──────── Records supplied ────────

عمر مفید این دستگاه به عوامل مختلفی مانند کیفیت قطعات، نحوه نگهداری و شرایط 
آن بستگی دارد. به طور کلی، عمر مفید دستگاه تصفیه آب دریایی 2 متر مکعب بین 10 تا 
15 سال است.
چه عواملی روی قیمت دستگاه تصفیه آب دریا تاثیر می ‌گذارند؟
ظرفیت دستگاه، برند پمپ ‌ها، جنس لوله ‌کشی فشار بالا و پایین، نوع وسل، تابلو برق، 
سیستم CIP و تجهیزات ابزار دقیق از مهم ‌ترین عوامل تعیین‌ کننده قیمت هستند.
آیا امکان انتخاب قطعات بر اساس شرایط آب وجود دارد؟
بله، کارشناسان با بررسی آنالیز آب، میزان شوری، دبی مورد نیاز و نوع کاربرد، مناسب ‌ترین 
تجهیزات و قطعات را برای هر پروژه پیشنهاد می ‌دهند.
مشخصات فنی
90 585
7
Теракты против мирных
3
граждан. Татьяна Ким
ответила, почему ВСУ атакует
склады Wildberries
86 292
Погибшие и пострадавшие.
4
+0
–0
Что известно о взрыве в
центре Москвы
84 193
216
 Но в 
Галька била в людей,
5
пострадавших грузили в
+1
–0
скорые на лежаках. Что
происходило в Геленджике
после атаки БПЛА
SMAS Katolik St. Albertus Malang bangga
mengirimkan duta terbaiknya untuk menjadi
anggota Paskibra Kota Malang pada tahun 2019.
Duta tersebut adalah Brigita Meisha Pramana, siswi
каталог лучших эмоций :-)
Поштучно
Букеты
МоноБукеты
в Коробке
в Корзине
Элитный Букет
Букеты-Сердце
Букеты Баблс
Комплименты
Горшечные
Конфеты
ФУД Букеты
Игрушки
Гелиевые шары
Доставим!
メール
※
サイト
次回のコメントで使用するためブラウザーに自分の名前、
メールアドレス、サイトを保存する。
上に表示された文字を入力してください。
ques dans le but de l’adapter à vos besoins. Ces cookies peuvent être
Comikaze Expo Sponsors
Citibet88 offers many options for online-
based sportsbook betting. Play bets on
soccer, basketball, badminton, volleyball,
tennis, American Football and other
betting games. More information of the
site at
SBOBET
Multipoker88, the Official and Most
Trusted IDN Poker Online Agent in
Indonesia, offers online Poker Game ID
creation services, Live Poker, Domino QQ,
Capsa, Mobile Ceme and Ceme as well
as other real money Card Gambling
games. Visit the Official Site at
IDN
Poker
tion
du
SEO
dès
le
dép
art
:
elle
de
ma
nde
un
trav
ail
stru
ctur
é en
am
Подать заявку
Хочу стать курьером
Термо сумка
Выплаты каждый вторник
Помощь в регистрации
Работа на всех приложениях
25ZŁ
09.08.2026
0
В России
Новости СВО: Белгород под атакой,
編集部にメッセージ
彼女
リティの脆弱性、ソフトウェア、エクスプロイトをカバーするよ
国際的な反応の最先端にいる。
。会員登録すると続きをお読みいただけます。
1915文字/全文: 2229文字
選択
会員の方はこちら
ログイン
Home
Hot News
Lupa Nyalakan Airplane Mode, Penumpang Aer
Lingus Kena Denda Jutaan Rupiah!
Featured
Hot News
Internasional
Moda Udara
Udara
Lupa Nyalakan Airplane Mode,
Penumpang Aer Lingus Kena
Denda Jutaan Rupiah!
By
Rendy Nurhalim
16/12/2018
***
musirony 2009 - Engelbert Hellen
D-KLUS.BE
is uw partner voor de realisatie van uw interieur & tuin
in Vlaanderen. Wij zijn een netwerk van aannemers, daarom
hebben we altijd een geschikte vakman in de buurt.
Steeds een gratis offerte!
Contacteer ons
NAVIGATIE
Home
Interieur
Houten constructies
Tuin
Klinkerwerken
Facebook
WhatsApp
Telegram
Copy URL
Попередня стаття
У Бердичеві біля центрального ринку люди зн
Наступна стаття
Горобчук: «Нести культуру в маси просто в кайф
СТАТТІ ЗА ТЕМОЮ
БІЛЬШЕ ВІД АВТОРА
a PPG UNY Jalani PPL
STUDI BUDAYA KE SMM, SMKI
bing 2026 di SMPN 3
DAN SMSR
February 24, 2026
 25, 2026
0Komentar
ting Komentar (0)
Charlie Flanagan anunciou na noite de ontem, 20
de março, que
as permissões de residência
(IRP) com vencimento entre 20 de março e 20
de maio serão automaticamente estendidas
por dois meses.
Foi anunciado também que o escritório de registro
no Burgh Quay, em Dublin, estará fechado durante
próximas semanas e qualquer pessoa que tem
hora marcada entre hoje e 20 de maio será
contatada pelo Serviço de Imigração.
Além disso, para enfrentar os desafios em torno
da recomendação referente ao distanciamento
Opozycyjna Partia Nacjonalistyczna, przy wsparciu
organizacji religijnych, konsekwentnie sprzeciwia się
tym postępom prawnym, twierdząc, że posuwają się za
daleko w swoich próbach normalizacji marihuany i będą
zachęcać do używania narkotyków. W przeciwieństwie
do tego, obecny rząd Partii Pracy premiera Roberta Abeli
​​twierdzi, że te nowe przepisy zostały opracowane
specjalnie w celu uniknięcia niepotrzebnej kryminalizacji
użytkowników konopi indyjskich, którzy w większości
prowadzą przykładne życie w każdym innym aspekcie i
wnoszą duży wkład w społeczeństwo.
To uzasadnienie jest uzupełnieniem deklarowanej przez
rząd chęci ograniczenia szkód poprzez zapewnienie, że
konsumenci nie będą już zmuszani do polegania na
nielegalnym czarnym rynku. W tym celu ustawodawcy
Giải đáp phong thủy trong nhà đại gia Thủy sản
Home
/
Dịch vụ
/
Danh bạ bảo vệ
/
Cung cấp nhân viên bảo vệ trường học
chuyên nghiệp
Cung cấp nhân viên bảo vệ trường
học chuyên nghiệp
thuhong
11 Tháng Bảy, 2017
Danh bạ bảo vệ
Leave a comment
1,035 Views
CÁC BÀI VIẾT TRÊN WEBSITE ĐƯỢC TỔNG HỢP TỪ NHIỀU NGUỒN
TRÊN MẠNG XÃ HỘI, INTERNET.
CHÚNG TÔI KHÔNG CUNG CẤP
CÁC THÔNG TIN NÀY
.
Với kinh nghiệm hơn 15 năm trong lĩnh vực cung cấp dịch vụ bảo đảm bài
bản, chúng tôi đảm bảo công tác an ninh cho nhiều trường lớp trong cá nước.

────────

Work instruction
Using the records above, report each line with the string "Lupa".

Result of the task
Lupa Nyalakan Airplane Mode, Penumpang Aer
Lupa Nyalakan Airplane Mode,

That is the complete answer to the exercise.